How to Build a Better Shower Niche
A tile and stone pro offers detailed instructions for designing and installing a beautiful, custom niche with any type of tile.
Synopsis: Remodeler Joshua Oduin walks through the process of building a shower niche that successfully blends with the surrounding tile and acts as an accent to bring the bathroom together. He explains the importance of location, outlines the differences in using a premade or custom niche box, and walks step by step through the process of installing the niche: first installing the box, then setting the wall tile and mitering the edges, then setting the tile in the niche starting at the bottom before installing the shelf and the upper tile. Detailed photographs and illustrations demonstrate the process.

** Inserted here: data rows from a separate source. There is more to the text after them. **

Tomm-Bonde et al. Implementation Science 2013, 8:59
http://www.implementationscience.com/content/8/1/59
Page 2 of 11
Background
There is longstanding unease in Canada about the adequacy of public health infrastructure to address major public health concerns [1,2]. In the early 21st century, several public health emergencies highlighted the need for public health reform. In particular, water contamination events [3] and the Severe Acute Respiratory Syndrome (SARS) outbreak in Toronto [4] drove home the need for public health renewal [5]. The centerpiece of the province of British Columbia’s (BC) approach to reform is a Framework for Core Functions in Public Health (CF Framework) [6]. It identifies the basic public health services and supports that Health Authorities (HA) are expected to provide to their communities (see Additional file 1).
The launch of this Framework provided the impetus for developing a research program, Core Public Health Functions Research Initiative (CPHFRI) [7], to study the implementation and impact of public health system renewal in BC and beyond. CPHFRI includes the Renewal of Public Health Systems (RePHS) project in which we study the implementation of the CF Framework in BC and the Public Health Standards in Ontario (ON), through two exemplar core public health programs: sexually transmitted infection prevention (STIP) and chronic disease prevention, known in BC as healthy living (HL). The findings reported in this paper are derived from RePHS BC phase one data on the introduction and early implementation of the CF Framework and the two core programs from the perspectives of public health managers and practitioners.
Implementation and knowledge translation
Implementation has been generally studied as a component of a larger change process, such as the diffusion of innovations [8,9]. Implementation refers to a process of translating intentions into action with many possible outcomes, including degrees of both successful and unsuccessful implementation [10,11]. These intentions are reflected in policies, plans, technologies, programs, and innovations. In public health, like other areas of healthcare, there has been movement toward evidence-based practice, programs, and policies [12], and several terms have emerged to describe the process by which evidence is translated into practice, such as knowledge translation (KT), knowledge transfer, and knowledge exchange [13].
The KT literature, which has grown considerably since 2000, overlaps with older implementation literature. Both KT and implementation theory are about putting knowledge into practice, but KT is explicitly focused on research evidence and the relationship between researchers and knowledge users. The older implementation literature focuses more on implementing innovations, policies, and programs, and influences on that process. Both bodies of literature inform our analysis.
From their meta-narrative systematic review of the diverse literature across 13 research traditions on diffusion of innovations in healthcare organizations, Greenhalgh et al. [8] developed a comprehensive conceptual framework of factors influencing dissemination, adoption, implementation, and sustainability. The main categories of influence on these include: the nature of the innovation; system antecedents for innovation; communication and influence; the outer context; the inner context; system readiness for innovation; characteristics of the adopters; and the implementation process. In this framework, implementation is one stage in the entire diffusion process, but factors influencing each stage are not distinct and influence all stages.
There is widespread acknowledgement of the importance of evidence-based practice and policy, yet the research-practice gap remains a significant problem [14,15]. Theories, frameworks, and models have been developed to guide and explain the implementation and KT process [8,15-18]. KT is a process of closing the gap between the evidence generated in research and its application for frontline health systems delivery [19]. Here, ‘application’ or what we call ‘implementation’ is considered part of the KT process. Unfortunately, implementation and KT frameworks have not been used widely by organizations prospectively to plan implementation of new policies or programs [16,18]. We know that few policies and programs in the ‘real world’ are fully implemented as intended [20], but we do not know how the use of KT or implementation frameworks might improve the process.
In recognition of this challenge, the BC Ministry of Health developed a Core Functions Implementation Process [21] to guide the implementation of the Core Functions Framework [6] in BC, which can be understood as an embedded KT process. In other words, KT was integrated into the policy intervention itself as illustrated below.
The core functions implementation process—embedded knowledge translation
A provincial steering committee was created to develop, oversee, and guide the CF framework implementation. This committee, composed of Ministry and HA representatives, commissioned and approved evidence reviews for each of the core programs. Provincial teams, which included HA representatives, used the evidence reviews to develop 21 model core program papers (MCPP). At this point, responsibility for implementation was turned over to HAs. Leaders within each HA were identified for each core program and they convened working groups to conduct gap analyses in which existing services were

Bonus: See additional tips for cutting mitered tiles here: Mitered Joints Make a Tiled Shower Niche Shine
Niches add a very functional element to any shower enclosure. They can also add beauty. Unfortunately, most lack attention to detail. Too often the placement is off, the wall tile meets the niche awkwardly, or the outside edges are rough and unfinished looking. This is a missed opportunity.
After a decade of building niches many different ways, I’ve developed a set of techniques that ensure the niche blends cleanly with the surrounding wall tile and acts as an accent to bring the bathroom together. The approach can be adapted to any tile style by varying the techniques for finishing the edges. Subway tile, for example, can usually be purchased with factory bullnose edging that aligns nicely with the exterior of the box. For porcelain and marble, on the other hand, I create my own edging elements, as shown here.
In any case, the front end of my technique— integrating the niche box into the surrounding wall tile—is always the same, and starts with a careful layout.
It’s important to think about location and design early in the process. The size of the niche should be driven by the needs of the occupants, and there should be no plumbing, ducting, electrical fixtures, or structural/ load-bearing members in the niche location. If possible, the niche should not be placed in an exterior wall, which could interfere with insulation.